When the string is a palindrome of even length like deed
, the new regex first tries all permutations of the first alternative. The second alternative “evenword” is attempted only after the first alternative fails to find a match.
The second alternative starts off in the same way as the original regex. The group “evenletter” matches d
. During three consecutive recursions, the group captures e
, e
, and d
. The fourth recursion fails, because there are no characters left to match. Back in the third recursion, the regex engine notes that recursive call (?P>evenword)?
is optional. It proceeds to the backreference \k'evenletter'
. The backreference fails because there are no characters left in the string. Since the recursion has no further alternatives to try, it is backtracked. The group “evenletter” must give up its most recent match and PCRE exits from the failed third recursion.
In the second recursion, the backreference fails because the capturing group matched e
during that recursion but the next character in the string is d
. The group gives up another match and PCRE exits from the failed second recursion.
Back in the first recursion, the backreference succeeds.

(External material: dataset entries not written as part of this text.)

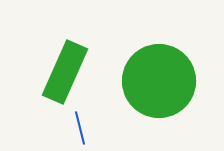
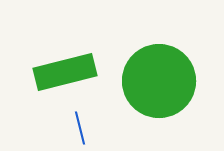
green rectangle: rotated 52 degrees clockwise
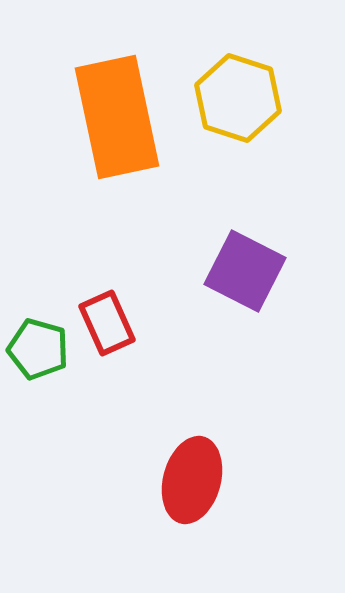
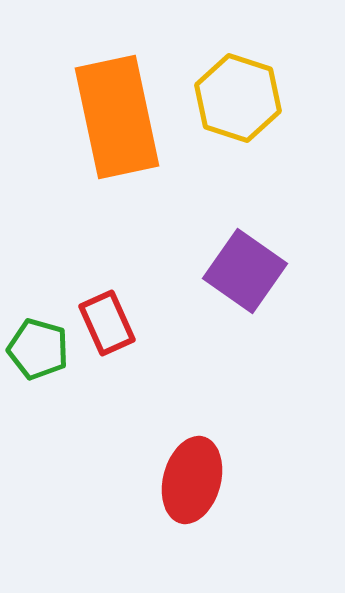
purple square: rotated 8 degrees clockwise
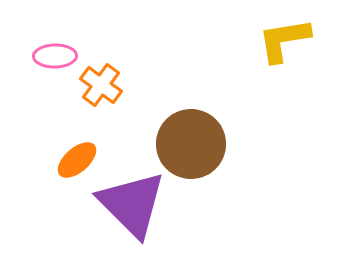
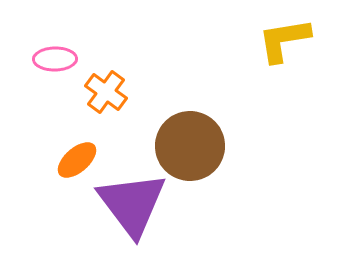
pink ellipse: moved 3 px down
orange cross: moved 5 px right, 7 px down
brown circle: moved 1 px left, 2 px down
purple triangle: rotated 8 degrees clockwise
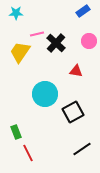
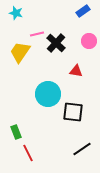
cyan star: rotated 16 degrees clockwise
cyan circle: moved 3 px right
black square: rotated 35 degrees clockwise
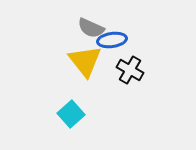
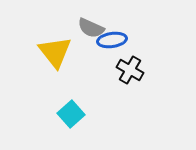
yellow triangle: moved 30 px left, 9 px up
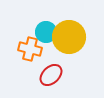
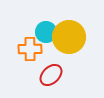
orange cross: rotated 15 degrees counterclockwise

The group matched the first e
in the string during that recursion and the backreference matches the second. PCRE exits from the successful first recursion.
Back in the overall match attempt, the backreference succeeds again. The group matched the d
at the start of the string during the overall match attempt, and the backreference matches the final d
. Exiting the groups “evenword” and “word”, the word boundary matches at the end of the string. deed
is the overall match.